Если наблюдение это верно, то надо с грустью признать, что человечество, как и прежде, упорно не желает извлекать уроков из чужого опыта.
Повторяется шепот,
Повторяем следы.
Никого еще опыт
Не спасал от беды!
Что ж, дамы и господа, если вам так непременно хочется испытать все на собственной шкуре - валяйте, спешите! Восхищайтесь председателем Мао, вешайте на стенки портреты Троцкого и Гевары, подписывайте воззвания в защиту Анджелы Дэвис и всевозможных "идейных" террористов.
Слышите, дамы и господа, как звонко и весело постукивают плотничьи топорики, как деловито щелкают пули, вгоняемые в обойму, - это для
вас, уважаемые, сколачиваются плахи, это вам, почтеннейшие, предназначена первая пуля!
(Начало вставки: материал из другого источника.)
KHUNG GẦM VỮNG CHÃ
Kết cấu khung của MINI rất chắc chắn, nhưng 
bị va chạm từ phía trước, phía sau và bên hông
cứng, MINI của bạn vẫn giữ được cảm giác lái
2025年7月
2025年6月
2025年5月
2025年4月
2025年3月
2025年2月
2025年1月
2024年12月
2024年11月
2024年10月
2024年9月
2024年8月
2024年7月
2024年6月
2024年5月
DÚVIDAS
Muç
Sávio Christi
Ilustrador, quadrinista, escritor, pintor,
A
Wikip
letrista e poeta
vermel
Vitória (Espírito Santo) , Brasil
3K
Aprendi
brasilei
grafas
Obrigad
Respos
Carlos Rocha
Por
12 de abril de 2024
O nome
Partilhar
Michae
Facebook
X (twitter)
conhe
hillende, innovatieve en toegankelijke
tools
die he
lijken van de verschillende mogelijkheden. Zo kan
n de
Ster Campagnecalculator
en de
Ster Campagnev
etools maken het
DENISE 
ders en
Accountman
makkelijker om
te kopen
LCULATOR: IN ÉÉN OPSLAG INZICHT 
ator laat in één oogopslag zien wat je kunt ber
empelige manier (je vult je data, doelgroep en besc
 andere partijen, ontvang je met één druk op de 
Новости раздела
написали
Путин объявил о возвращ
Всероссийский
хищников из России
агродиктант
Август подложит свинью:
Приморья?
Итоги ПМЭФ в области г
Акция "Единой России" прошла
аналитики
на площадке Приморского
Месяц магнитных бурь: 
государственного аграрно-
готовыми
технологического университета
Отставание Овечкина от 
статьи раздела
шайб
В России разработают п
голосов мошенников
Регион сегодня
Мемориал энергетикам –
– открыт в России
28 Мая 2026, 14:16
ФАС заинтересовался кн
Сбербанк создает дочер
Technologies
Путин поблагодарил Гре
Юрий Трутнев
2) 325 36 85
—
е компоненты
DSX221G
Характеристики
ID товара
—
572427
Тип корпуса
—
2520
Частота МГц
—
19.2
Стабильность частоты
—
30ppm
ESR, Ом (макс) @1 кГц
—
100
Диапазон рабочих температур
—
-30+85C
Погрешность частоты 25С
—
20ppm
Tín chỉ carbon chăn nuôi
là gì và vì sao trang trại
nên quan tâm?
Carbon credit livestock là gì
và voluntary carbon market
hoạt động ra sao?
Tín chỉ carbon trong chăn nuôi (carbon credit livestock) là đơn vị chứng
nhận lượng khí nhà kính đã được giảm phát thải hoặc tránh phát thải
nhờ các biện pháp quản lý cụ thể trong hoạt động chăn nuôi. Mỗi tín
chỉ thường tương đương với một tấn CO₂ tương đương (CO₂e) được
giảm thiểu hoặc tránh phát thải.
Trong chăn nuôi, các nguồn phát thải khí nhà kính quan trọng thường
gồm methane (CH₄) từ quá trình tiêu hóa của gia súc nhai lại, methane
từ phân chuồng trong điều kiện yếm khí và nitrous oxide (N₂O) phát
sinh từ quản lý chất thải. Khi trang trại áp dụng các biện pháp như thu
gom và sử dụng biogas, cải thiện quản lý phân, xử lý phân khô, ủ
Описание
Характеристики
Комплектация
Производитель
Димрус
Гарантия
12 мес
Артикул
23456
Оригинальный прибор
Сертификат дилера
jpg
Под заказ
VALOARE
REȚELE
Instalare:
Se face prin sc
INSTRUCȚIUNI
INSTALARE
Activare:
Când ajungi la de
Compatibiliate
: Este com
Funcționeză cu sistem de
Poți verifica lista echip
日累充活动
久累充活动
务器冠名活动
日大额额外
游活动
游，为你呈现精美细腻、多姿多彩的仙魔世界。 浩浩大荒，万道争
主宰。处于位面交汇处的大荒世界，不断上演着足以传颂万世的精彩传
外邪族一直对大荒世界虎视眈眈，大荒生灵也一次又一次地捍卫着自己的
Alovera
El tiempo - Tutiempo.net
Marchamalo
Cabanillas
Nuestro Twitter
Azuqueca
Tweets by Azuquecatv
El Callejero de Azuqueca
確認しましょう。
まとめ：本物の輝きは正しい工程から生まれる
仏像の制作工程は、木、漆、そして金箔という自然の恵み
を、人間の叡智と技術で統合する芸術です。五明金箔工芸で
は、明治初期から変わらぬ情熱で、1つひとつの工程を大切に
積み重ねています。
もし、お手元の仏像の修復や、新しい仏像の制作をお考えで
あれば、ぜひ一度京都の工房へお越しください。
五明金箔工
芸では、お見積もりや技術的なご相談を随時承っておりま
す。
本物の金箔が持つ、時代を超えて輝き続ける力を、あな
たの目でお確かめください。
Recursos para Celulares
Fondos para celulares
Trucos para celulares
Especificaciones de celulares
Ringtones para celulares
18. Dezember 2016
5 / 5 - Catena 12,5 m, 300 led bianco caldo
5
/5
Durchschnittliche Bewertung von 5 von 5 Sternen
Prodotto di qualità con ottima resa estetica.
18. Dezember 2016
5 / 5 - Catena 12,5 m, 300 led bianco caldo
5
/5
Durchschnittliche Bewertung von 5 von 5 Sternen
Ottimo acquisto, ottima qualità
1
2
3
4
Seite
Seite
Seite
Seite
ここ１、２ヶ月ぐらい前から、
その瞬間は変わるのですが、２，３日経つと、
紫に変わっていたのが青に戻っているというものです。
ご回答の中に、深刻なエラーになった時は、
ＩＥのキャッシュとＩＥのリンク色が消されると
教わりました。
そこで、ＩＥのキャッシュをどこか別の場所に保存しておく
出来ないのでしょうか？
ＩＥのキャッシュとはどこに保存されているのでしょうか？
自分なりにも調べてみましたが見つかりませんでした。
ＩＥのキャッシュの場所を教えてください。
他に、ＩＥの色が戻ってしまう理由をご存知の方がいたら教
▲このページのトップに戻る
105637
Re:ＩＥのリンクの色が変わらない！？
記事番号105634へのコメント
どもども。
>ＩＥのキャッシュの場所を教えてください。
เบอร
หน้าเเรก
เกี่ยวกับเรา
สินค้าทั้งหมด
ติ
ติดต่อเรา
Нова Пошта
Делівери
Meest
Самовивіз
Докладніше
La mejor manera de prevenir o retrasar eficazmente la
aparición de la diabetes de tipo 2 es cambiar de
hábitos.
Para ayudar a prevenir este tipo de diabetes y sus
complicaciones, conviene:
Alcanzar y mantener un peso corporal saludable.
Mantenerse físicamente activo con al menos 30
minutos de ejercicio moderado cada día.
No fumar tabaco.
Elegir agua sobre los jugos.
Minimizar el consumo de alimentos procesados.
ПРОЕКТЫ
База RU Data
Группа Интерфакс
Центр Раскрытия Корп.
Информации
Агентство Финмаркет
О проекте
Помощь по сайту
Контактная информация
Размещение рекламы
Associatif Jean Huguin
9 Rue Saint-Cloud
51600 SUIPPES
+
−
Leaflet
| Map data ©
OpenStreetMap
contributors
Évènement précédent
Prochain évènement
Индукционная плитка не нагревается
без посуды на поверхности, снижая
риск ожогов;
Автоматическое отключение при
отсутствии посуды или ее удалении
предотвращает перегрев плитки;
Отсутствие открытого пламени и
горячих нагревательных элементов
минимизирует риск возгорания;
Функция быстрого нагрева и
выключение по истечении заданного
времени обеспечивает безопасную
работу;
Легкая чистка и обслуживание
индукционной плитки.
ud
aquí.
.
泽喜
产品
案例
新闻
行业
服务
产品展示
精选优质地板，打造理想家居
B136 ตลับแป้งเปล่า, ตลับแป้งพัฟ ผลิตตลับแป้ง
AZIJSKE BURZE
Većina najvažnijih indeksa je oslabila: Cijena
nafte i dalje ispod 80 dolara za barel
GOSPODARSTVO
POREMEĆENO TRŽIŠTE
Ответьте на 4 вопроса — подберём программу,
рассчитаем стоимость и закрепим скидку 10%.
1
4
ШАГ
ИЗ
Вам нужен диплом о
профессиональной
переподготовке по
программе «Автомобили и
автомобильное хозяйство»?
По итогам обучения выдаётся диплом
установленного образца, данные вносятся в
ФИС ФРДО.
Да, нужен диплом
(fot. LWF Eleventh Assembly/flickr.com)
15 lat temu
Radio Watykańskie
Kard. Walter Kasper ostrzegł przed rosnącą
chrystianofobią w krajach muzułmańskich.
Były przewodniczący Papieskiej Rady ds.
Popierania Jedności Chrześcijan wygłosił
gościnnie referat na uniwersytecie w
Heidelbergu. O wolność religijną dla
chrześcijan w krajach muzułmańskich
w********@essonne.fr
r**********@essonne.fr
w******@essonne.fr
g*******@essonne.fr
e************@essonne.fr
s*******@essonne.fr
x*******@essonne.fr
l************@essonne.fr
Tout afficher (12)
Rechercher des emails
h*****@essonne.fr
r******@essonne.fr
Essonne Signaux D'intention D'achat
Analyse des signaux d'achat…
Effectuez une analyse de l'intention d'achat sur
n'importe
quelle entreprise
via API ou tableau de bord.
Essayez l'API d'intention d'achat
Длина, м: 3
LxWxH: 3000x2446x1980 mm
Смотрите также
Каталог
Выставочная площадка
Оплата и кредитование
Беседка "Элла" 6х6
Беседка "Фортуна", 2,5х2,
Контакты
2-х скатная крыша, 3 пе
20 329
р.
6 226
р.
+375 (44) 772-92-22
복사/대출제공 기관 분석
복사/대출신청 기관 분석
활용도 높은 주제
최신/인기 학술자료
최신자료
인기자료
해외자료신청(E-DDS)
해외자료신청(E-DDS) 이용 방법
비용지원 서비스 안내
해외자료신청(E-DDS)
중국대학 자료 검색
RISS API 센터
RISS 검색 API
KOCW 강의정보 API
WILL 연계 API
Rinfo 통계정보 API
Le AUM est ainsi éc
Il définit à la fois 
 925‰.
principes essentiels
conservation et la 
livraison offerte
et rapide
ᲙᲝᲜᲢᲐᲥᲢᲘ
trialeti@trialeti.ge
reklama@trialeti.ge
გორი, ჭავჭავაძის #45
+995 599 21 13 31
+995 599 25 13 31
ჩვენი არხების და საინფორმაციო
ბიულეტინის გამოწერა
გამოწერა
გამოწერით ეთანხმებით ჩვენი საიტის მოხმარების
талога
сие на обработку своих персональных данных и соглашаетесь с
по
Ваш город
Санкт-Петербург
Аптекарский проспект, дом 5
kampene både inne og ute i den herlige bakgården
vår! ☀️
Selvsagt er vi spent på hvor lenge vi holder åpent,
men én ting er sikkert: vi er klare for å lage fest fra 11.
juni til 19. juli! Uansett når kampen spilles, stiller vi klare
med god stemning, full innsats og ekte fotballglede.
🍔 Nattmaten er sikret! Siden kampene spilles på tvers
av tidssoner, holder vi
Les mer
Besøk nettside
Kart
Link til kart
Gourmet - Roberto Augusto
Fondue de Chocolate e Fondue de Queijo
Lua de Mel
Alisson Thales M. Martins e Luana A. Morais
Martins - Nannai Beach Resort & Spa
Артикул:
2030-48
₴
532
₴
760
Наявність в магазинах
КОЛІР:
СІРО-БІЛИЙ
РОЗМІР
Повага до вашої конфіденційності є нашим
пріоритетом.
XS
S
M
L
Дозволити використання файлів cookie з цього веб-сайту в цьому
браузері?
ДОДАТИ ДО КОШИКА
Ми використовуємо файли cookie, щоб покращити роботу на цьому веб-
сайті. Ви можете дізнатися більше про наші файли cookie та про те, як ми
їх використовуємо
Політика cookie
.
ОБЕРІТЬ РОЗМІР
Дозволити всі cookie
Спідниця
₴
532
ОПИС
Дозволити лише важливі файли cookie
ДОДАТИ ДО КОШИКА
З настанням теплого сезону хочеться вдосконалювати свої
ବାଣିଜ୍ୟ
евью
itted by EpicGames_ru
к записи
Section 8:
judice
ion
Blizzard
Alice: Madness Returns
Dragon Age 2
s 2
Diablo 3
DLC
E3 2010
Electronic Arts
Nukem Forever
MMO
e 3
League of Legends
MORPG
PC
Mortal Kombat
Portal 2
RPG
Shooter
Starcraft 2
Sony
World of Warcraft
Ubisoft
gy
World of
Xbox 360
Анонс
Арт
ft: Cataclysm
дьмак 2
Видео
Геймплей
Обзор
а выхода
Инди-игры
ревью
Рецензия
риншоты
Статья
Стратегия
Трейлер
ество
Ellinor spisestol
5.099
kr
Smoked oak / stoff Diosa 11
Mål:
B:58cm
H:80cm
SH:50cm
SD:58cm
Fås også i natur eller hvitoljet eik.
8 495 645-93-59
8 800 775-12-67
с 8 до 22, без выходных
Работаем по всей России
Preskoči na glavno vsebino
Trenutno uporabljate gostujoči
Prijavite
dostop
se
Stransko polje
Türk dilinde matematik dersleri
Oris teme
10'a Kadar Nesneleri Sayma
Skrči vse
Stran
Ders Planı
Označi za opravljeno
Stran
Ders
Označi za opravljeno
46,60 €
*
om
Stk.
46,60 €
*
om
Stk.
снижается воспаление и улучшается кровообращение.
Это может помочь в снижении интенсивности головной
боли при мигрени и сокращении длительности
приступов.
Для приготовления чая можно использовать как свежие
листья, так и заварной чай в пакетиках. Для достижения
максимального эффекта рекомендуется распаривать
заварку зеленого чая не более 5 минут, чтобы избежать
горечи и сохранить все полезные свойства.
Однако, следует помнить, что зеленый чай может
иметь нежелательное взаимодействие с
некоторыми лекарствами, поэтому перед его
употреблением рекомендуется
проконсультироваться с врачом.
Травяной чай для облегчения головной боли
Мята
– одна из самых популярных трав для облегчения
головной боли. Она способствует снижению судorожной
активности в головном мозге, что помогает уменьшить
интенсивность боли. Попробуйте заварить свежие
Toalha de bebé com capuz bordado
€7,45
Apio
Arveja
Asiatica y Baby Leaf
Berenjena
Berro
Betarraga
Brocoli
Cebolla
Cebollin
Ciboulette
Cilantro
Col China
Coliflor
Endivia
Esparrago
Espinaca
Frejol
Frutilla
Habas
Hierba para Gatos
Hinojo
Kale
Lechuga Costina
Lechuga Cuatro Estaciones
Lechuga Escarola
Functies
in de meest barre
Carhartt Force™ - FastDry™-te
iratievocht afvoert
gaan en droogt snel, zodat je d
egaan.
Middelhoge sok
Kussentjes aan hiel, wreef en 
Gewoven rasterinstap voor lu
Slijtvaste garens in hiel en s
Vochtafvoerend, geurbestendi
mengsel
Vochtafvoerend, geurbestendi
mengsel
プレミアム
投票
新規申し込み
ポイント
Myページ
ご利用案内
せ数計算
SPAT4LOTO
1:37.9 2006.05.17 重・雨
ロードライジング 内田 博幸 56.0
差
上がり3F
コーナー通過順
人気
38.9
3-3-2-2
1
Охота испытать? Поторапливайтесь - цель близка!
Волчица-мать может торжествовать - современные Маугли научились бойко вопить - мы одной крови, ты и я!
Только, дамы и господа, это ведь закон джунглей, это звериный закон. Людям лучше бы говорить - мы одной веры, ты и я!
...Но пришла пора вернуться в зрительный зал. Пьеса еще не кончена, еще предстоит четвертое действие.
Ох, уж это четвертое действие!
Сколько я с ним бился, сколько раз правил и переписывал, но так и не сумел до конца высказать в нем все то, что я хотел в ту пору сказать.
Если бы я писал это действие сегодня, я бы уж знал - как нужно его написать. Как и о чем.
Но я умышленно (в противном случае, весь этот рассказ потерял бы смысл) не переставил в нем ни одной запятой.
Вот - последняя надежда, последняя иллюзия, последняя попытка поверить и оправдать то, чему оправдания нет, - четвертое действие.
И снова погас свет, снова появился в луче прожектора Олег Николаевич Ефремов - на сей раз уже не в военном, а в парадном черном костюме, проговорил вступительные слова:
- Середина века. Москва. Май месяц.
Точнее - девятое мая 1955 года. Вот уже в десятый раз встречаем мы День Победы - день славы и поминовения мертвых, день, когда вместе с гордостью за все то, что было сделано нами в годы Великой войны, возвращаются в наши дома старое горе и старая боль.
А май в тот год был теплым и солнечным. Толпы москвичей и приезжих бродили по дорожкам Всесоюзной Сельскохозяйственной выставки, вновь открытой в Москве после многолетнего перерыва; уходили на целину комсомольские эшелоны, гремели оркестры на привокзальных площадях.
И все чаще и чаще в эту весну бывало так - люди встречались на улице, или в театре, или в метро и сначала, не обратив друг на друга внимания, равнодушно проходили мимо, а потом вдруг оборачивались, растерянно улыбались, и один, побледнев, но все еще не решаясь протянуть руку, бросался к другому и спрашивал, задохнувшись:
- Это ты?!. Ты вернулся?!.
Москва живет вокзалами. И проводы в тот год были легкими и недолгими, а встречи начинались слезами...
Пошел занавес.
Ефремов продолжал:
- Вечер. Над стадионом "Динамо", в светлом еще небе, мирно гудит самолет.
Окна в комнате открыты настежь и отчетливо слышно, как внизу, во дворе, галдят ребятишки, воинственно вопят коты и раздается веселое, нахальное треньканье велосипедных звоночков.
Между двумя книжными полками, на одной из которых в черном футляре лежит скрипка, висит портрет Давида. На портрете ему лет двадцать - хмурое лицо с напряженно сжатыми губами склонилось к скрипке, тонкие пальцы уверенно держат смычок.
В уголке дивана, скинув туфли и поджав под себя ноги, сидит Таня.